Soal dan Tugas ▸
#1 Menurut berita tentang APBD Bali 2026, berapa besar defisit anggarannya?
#2 Salin bagian berita tentang APBD Bali 2026 antara "UY0EvzZgeEEo4KiQ1NIivy9VYY1PQHFF9n6p7Enr" dan "Denpasar. (Foto: Istimewa)", termasuk kedua bagian itu, lalu ubah "Denpasar" menjadi "Kota Denpasar".

Sumber ▸
▽

UY0EvzZgeEEo4KiQ1NIivy9VYY1PQHFF9n6p7Enr
Bookmark

Bali Sahkan APBD 2026 Defisit Rp834 Miliar, Prioritaskan Regulasi Strategis dan Perlindungan Disabilitas

Pengesahan Raperda Anggaran Pendapatan dan Belanja Daerah (APBD) Semesta Berencana Tahun Anggaran 2026 dalam Rapat Paripurna ke-12 dan ke-13 pada Senin (17/11) di Gedung Wiswa Sabha Utama, Kantor Gubernur Bali, Denpasar. (Foto: Istimewa) 

DENPASAR, LIPUTANINFOWARGA.COM – Dewan Perwakilan Rakyat Daerah (DPRD) Provinsi Bali secara resmi mengesahkan Rancangan Peraturan Daerah (Raperda) Anggaran Pendapatan dan Belanja Daerah (APBD) Semesta Berencana Tahun Anggaran 2026 menjadi Peraturan Daerah (Perda). Pengesahan ini dilakukan dalam Rapat Paripurna ke-12 dan ke-13 yang bertempat di Gedung Wiswa Sabha Utama, Kantor Gubernur Bali, Denpasar, pada Senin, 17 November 2025.

Keputusan penting yang diambil adalah pengesahan APBD 2026, yang menunjukkan postur anggaran daerah memiliki Pendapatan sebesar Rp6,33 triliun dan Belanja mencapai Rp7,16 triliun. Hal ini menghasilkan defisit anggaran sebesar Rp834,37 miliar.

△

Daftar Item ▸
▽

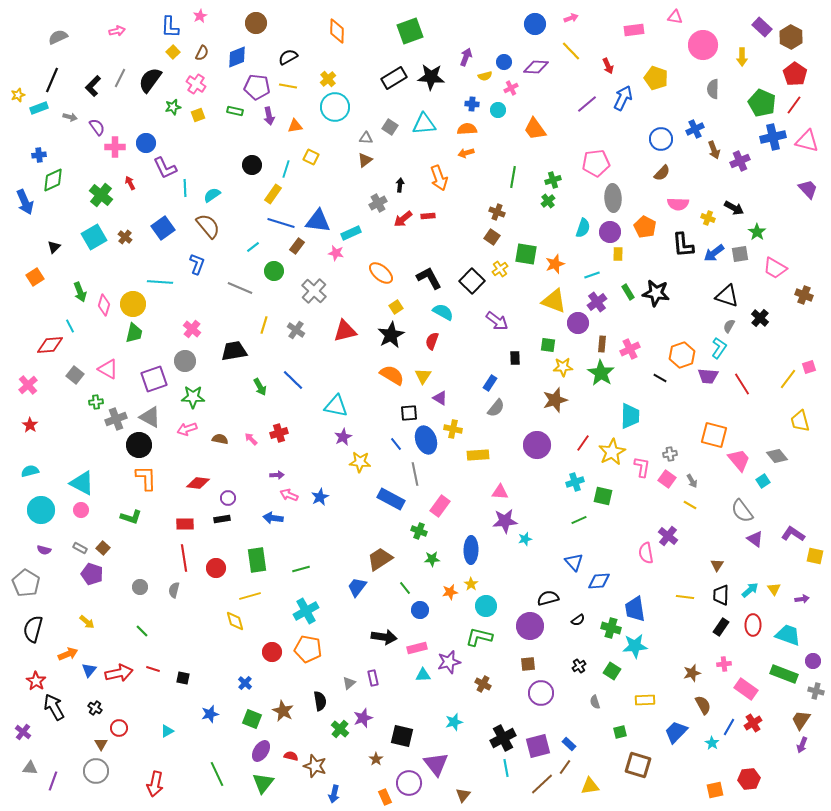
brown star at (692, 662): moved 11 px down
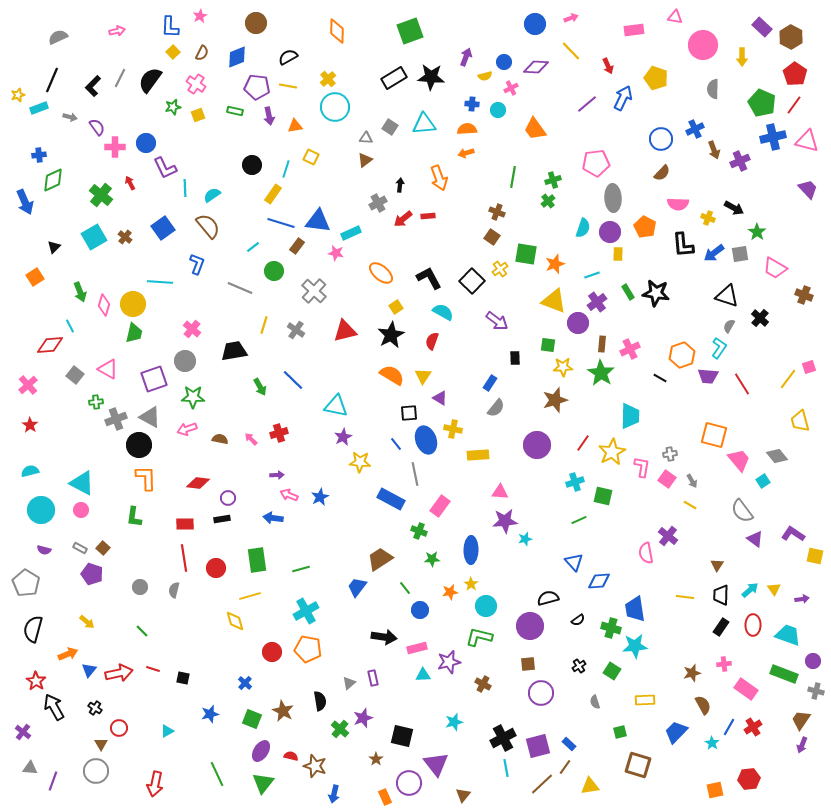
green L-shape at (131, 517): moved 3 px right; rotated 80 degrees clockwise
red cross at (753, 723): moved 4 px down
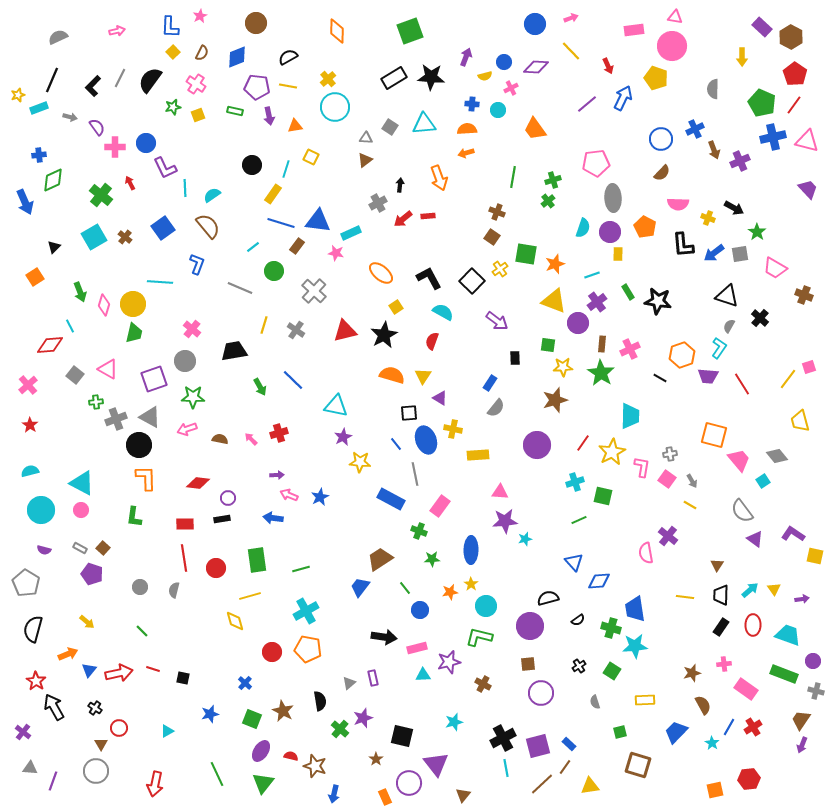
pink circle at (703, 45): moved 31 px left, 1 px down
black star at (656, 293): moved 2 px right, 8 px down
black star at (391, 335): moved 7 px left
orange semicircle at (392, 375): rotated 15 degrees counterclockwise
blue trapezoid at (357, 587): moved 3 px right
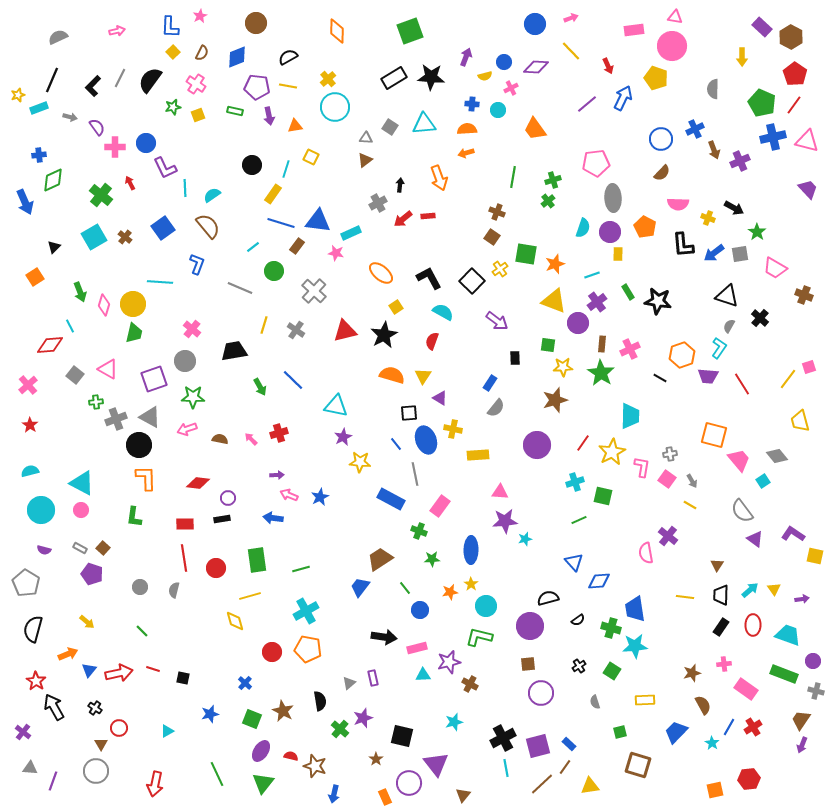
brown cross at (483, 684): moved 13 px left
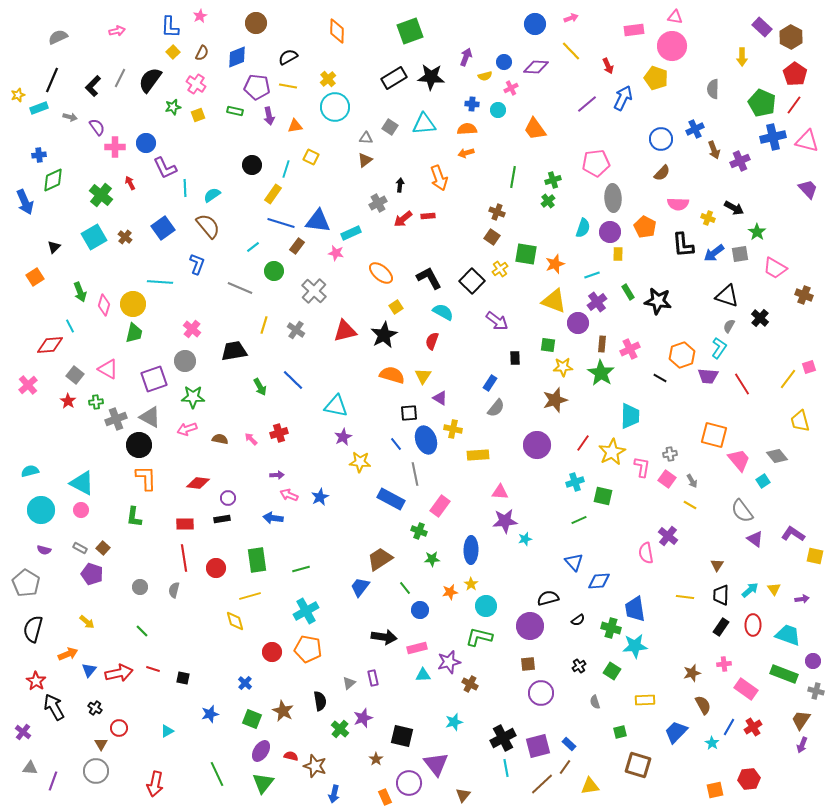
red star at (30, 425): moved 38 px right, 24 px up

△

Jawaban Soal ▸
#1 Defisit anggarannya sebesar Rp834,37 miliar.

#2
UY0EvzZgeEEo4KiQ1NIivy9VYY1PQHFF9n6p7Enr
Bookmark

Bali Sahkan APBD 2026 Defisit Rp834 Miliar, Prioritaskan Regulasi Strategis dan Perlindungan Disabilitas

Pengesahan Raperda Anggaran Pendapatan dan Belanja Daerah (APBD) Semesta Berencana Tahun Anggaran 2026 dalam Rapat Paripurna ke-12 dan ke-13 pada Senin (17/11) di Gedung Wiswa Sabha Utama, Kantor Gubernur Bali, Kota Denpasar. (Foto: Istimewa)